Some tenants at the 90 Dillon Apartments off Dillon Rd., for example, still have large trees laying on two buildings in the low-income complex.
One three-story tree that fell in the middle of the night Sept. 2 has been covered with a tarp and remained on the roof for three weeks. Another two-story tree was propped up with a wood plank.
Residents say they are concerned about the safety of the buildings, especially when it rains.
Property manager Steve Norman told The Island Packet that he planned to get the trees removed by Friday.
“I got quotes, but the companies were booked solid for three weeks,” Norman said.

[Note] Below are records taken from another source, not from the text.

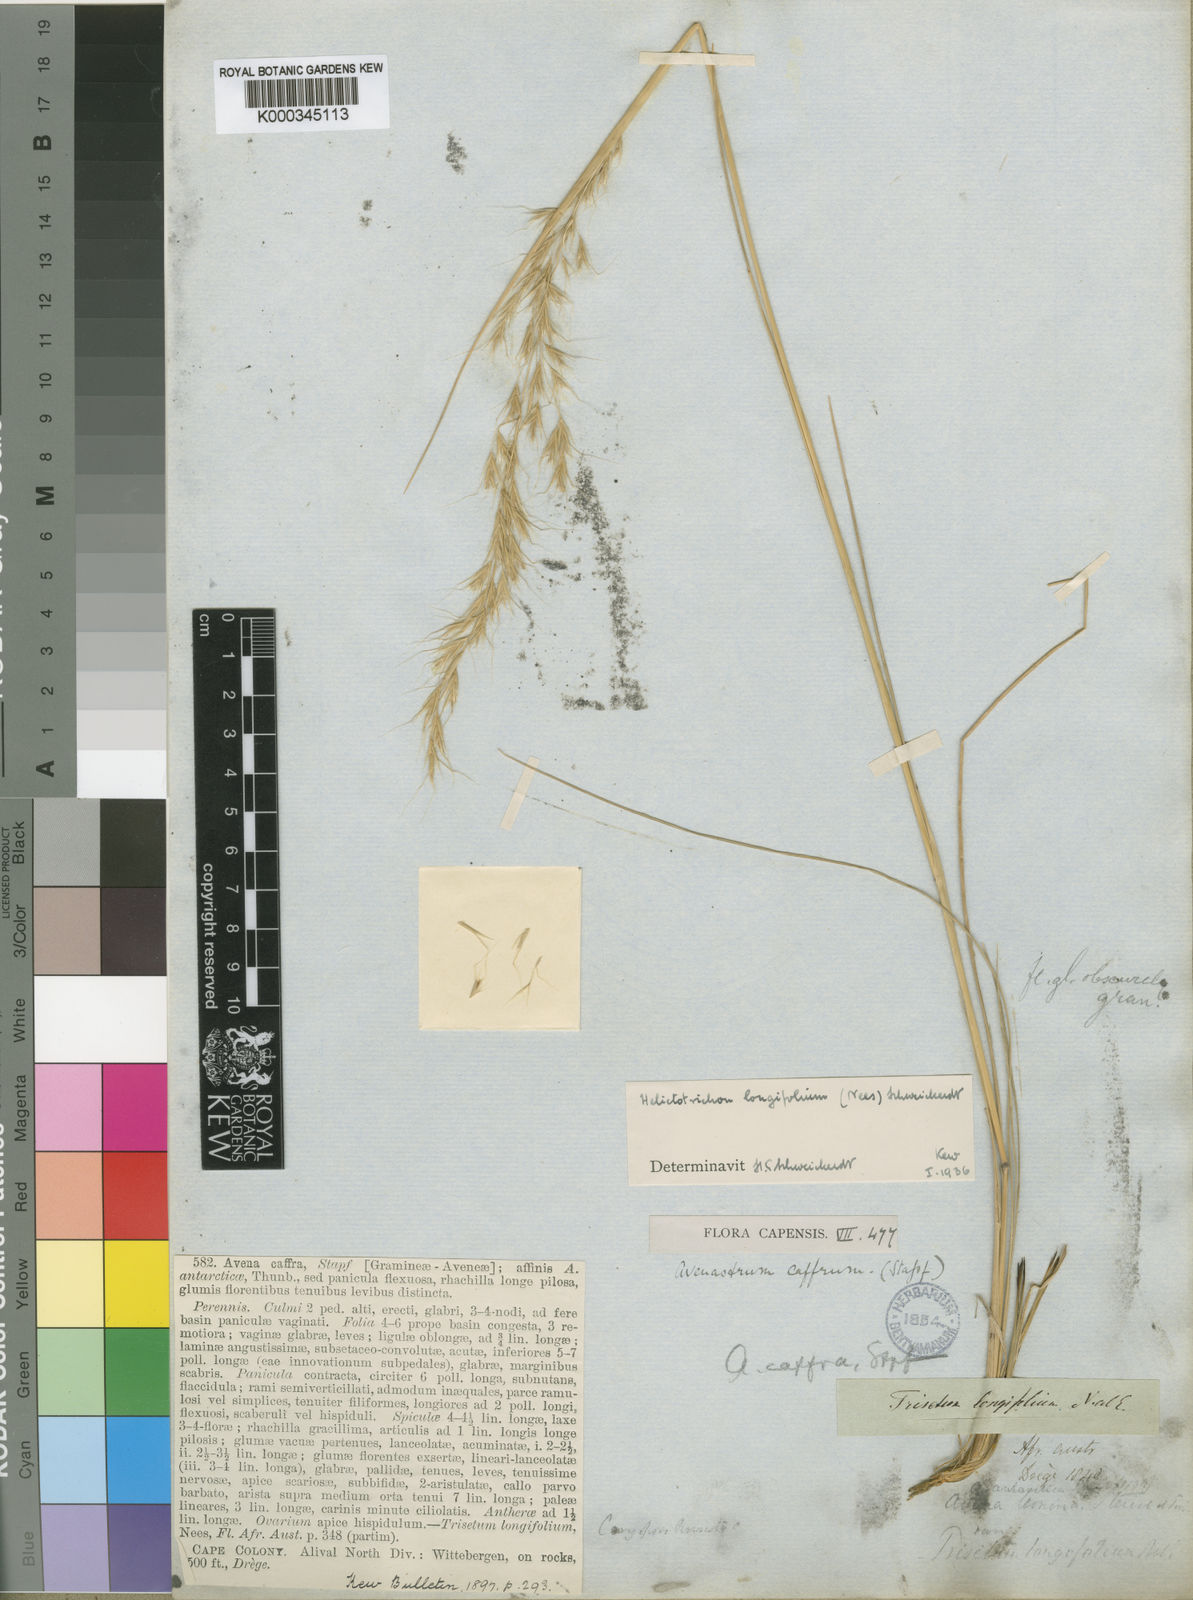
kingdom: Plantae
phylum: Tracheophyta
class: Liliopsida
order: Poales
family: Poaceae
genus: Trisetopsis
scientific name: Trisetopsis longifolia
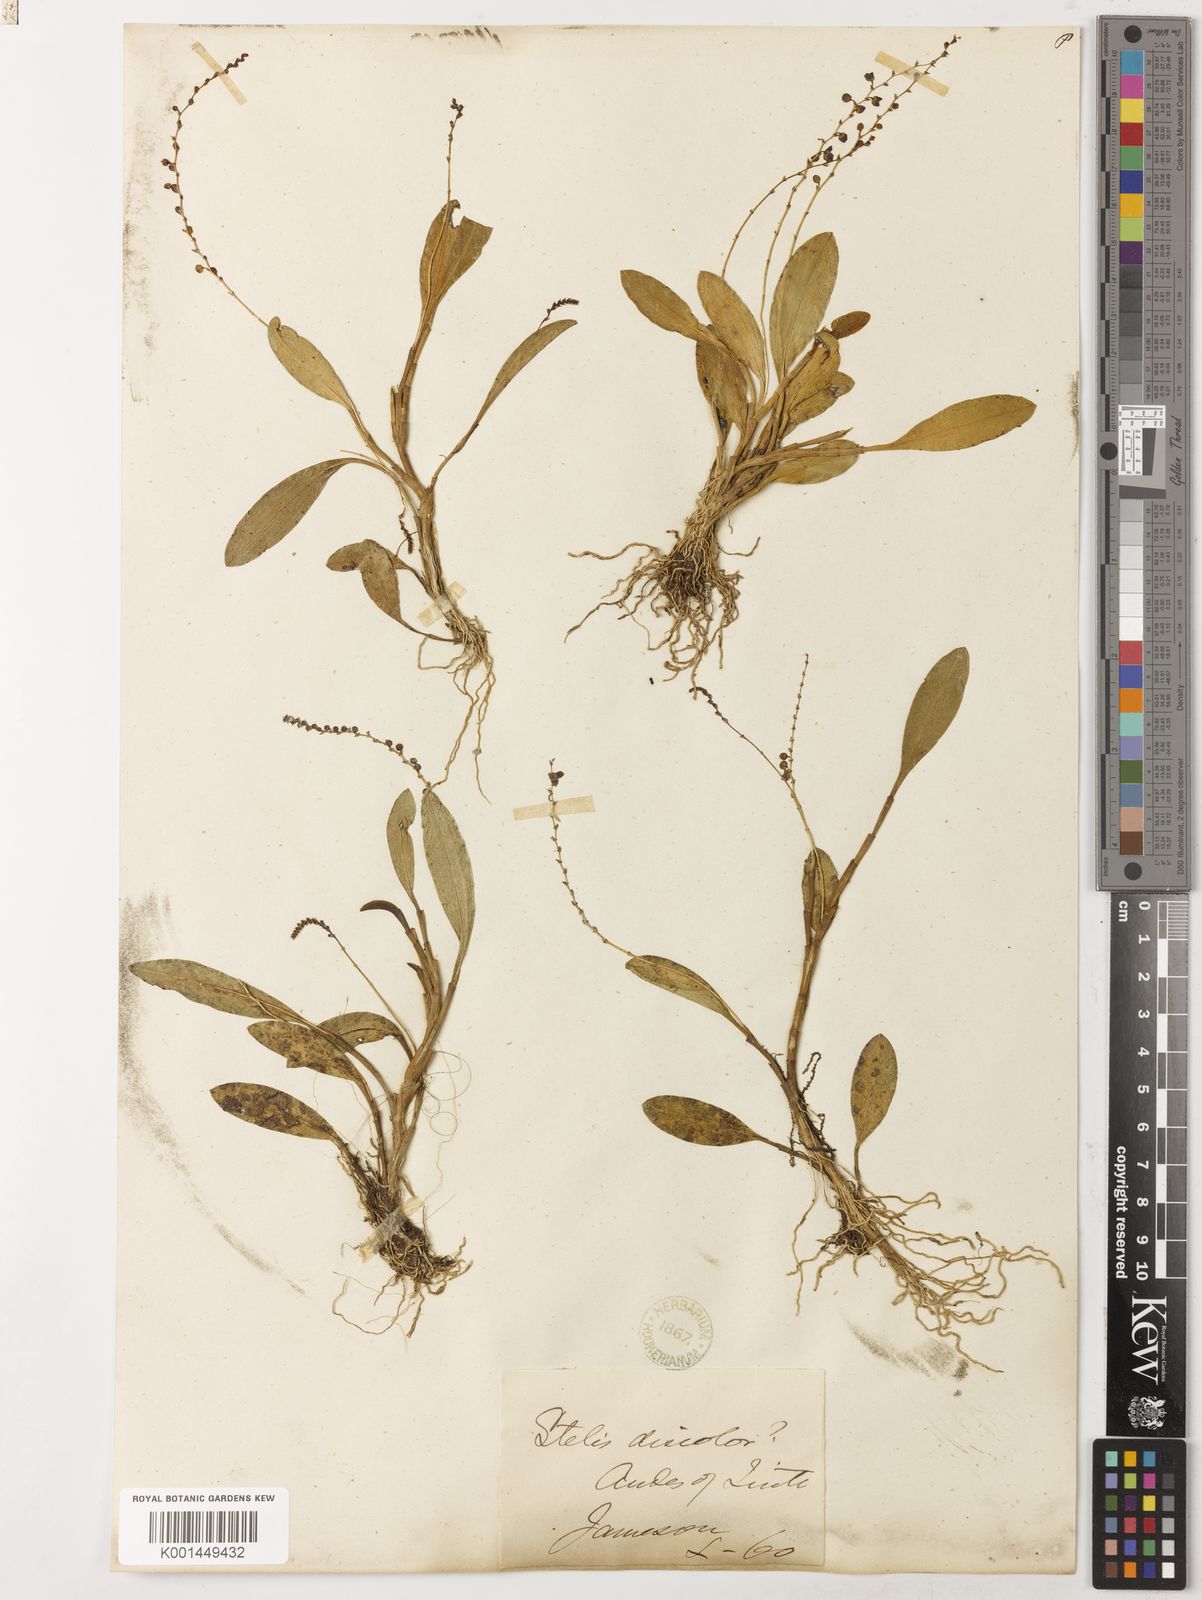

Several tree companies said, however, that they will make priority for emergency removals when a structure or roadway is impacted.
For dangling branches that don’t pose an immediate risk, it is likely that property owners will have to wait weeks for tree service now, the companies say.
“If a branch is already down on the ground, not hanging, you will probably be better contacting a landscaping company than tree removal,” Mink said. “They can usually help for that kind of work.”
And the calls will keep coming, the companies say.
Many homeowners may not even realize there is damage on their property until late fall, when damaged branches become visible after the trees lose their leaves.
“I always expect a second wave,” Mink said. “This isn’t the end of it.”